Reviews and entertainment articles by Dave Simpson
Yellowcard have to be one of the most consistent bands of the twenty first century when it comes to productivity. Despite being on hiatus between 2008 and 2010, they have churned out no less than seven albums since the turn of the century. But more important than quantity is quality and these guys certainly know the meaning of the latter.
Musically, the band have maintained a high standard across each of their successive releases and new album, Lift a Sail, is no exception. This is a record that is very Yellowcard, while also managing to stand apart from the rest of their discography by sounding and feeling bigger.
“Convocation” serves as a pleasant and moving violin led instrumental introduction with a classical air. It leads smoothly into the roaring drum beat of “Transmission Home,” which is soon joined by a delightfully heavy guitar riff. This is one of Yellowcard’s finest songs to date. It is loud and epic, with Ryan Key’s superb vocals lending an otherworldly atmosphere to the piece.
“Crash the Gates” begins with another loud, infectious riff that doesn’t relent as the verse commences. The chorus has a very celestial feel, with Key bursting into more impressive vocals while mesmerising guitars blare in the background. Overall, it carries a dire and urgent sound.
“Make Me So” is more of a classic, fast paced pop punk number. It features quiet verses that build into loud energetic choruses and showcases some upbeat guitar work.
It really wouldn’t be a Yellowcard album without a wonderfully heartfelt love song and “One Bedroom” is just that. It starts acoustically with a nicely paced beat, giving way to loud, heavy guitars about three quarters of the way through. The beautifully sung lyrics are incredibly moving and emotional. It eventually all fades out to some great guitar work. This is a definite high point of Lift a Sail and an instant Yellowcard classic.
A fast, electronic beat gets “Fragile and Dear” off to an interesting start. This electronic sound is maintained throughout but is soon joined by heavy and mellow guitars. Added to this is a nice violin solo by Sean Mackin that emphasizes the somber tone of the song in a chilling way.
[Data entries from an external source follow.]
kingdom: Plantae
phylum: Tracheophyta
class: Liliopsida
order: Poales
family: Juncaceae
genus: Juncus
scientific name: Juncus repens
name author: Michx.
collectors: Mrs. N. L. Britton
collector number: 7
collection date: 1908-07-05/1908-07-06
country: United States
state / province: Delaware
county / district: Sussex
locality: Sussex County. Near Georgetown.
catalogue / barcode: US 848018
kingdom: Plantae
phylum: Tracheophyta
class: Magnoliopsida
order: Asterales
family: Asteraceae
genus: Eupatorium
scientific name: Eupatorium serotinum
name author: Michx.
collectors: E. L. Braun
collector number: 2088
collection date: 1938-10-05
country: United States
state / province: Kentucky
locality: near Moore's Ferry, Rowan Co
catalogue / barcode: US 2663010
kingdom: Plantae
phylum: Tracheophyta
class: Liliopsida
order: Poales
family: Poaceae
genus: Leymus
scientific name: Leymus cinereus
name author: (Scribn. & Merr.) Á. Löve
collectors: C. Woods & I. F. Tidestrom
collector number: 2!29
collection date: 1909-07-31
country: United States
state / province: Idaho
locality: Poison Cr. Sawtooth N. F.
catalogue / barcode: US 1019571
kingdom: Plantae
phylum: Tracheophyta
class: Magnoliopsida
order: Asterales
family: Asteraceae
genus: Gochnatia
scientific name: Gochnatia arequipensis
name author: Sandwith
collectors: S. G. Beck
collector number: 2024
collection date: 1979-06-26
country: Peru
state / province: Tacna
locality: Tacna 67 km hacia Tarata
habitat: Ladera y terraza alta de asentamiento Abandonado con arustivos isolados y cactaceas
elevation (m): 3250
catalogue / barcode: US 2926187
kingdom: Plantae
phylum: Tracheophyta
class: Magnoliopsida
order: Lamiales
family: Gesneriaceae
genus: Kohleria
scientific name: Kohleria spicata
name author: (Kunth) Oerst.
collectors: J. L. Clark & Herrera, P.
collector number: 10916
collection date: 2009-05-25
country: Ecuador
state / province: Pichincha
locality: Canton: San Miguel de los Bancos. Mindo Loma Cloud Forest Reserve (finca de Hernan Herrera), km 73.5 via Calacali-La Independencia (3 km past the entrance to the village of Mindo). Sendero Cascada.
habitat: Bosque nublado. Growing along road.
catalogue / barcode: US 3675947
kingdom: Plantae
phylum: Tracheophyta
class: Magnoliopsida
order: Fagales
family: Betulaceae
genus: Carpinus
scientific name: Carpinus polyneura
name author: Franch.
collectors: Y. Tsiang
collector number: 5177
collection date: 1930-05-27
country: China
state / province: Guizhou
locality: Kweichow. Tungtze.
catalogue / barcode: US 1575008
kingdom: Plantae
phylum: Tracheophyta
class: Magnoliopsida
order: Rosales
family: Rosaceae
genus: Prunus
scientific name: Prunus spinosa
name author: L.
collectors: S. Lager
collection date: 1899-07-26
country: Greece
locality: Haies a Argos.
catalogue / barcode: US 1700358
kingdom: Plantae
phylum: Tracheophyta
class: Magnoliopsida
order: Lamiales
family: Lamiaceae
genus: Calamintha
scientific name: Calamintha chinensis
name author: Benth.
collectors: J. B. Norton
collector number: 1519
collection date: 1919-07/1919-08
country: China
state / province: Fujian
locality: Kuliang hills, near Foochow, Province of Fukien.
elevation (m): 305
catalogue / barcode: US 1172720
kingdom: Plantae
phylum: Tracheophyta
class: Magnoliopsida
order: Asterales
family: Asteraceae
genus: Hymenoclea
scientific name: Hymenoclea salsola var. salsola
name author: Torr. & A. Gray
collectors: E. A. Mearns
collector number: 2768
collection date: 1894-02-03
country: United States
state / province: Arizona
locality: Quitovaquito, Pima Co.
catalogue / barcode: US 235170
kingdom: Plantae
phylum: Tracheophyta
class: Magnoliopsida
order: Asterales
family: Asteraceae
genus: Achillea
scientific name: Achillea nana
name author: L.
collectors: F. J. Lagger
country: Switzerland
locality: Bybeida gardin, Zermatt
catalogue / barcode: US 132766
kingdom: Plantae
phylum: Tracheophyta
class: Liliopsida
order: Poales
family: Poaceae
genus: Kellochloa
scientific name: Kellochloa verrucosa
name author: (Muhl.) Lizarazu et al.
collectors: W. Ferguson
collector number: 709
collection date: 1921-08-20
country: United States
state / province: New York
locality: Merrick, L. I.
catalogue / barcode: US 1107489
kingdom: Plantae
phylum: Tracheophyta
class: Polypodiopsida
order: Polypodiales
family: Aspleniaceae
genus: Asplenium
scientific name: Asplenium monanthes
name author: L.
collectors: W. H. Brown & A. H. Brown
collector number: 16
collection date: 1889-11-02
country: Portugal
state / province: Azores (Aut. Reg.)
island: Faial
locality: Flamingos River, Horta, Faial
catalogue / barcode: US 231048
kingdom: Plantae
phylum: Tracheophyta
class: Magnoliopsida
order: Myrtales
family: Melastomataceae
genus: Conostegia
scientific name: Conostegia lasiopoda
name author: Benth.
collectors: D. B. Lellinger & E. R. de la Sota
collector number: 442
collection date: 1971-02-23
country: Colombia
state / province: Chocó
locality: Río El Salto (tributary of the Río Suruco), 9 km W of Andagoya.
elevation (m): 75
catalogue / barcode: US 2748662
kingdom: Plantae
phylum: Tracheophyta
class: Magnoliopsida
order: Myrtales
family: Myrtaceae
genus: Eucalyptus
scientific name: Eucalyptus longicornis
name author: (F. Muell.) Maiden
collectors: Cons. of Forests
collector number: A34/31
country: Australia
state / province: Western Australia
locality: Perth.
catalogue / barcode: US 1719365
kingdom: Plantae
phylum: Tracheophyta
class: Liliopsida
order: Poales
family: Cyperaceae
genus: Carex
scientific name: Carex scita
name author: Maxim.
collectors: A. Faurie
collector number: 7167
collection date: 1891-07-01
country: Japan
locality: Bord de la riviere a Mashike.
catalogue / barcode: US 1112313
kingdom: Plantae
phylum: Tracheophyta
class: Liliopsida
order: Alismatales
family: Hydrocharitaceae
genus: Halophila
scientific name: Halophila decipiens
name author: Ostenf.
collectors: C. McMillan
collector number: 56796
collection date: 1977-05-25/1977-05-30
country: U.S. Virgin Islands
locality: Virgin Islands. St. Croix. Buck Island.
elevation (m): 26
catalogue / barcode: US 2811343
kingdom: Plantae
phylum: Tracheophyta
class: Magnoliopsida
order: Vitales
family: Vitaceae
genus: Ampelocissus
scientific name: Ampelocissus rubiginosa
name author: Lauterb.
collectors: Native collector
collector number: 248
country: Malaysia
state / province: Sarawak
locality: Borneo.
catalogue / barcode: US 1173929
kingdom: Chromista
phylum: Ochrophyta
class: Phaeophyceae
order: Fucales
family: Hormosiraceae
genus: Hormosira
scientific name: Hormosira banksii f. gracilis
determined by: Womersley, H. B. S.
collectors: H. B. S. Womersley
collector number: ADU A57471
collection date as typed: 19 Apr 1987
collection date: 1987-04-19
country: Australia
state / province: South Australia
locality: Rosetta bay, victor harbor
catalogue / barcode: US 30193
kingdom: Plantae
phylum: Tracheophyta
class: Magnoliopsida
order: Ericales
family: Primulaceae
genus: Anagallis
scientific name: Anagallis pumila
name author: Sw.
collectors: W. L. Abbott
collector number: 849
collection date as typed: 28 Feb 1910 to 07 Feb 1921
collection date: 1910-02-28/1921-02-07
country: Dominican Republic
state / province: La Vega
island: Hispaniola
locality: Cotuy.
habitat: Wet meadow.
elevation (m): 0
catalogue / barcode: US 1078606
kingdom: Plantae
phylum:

“Illuminate” boasts terrific vocals during its choruses and outro that give it a dreamy, contemplative sound. The lyrics are very poetic, pondering the past, present and future. It is quite a reflective song with a lot of depth.
“Madrid” is a solemn, acoustically based entry. It’s light on the music, instead focusing on the vocals and lyrics. It’s very touching in its simplicity.
“The Deepest Well” is another classic punky anthem, featuring energetic riffs and beats. Ryan shares vocal duties here with Matty Mullins of Memphis May Fire and their voices complement each other quite well. There’s a very familiar Yellowcard sound to this, with fast paced guitars and a lively, upbeat vibe.
The album’s title track, “Lift a Sail”, is one of the more reserved additions, but that doesn’t stop it from being another definite highlight. The extraordinary wind effect during the choruses and stirring background violin work throughout make this something truly special and unique.
“MSK” is really a vehicle for the talents of Key and Mackin. It is almost exclusively vocals and violin, the former of which is haunting. Slowly, more of a beat picks up as things progress while the enthralling violin work maintains a poignant feeling throughout. There’s a vibe and lyrics that seem simultaneously sorrowful and hopeful.
“My Mountain” has a more upbeat sound, with Ryan declaring that he “left [himself] in every song, in every note.” The sincerity and passion of that line is admirable. It’s a lyric that seems to summarise the content and general theme of Lift a Sail as a whole. Musically, “My Mountain” also features nice instances of heavy guitar blasts.
Pianos and crisp, clear vocals sung with with a lot of emphasis and heart are what define closing track, “California.” It brings an emotional, somber end to the album. Yet there’s a feeling of optimism hidden within the melancholy tone and an amazing sense of love in the lyrics.
Yellowcard’s latest release is a mix of epic rock anthems and emotionally wrought ballads. There’s an extremely transcendent and contemplative feel and sound to the whole thing. While the lyrics are clearly close to Ryan Key’s heart, there’s a lot of relatability to be found in the words here, as is usually the case on a Yellowcard album. Musically, it features energetic guitars, rousing violins, heavy drums and splendid vocals. Lift a Sail is endowed with the familiar Yellowcard spirit, but with a larger, more grandiose feel.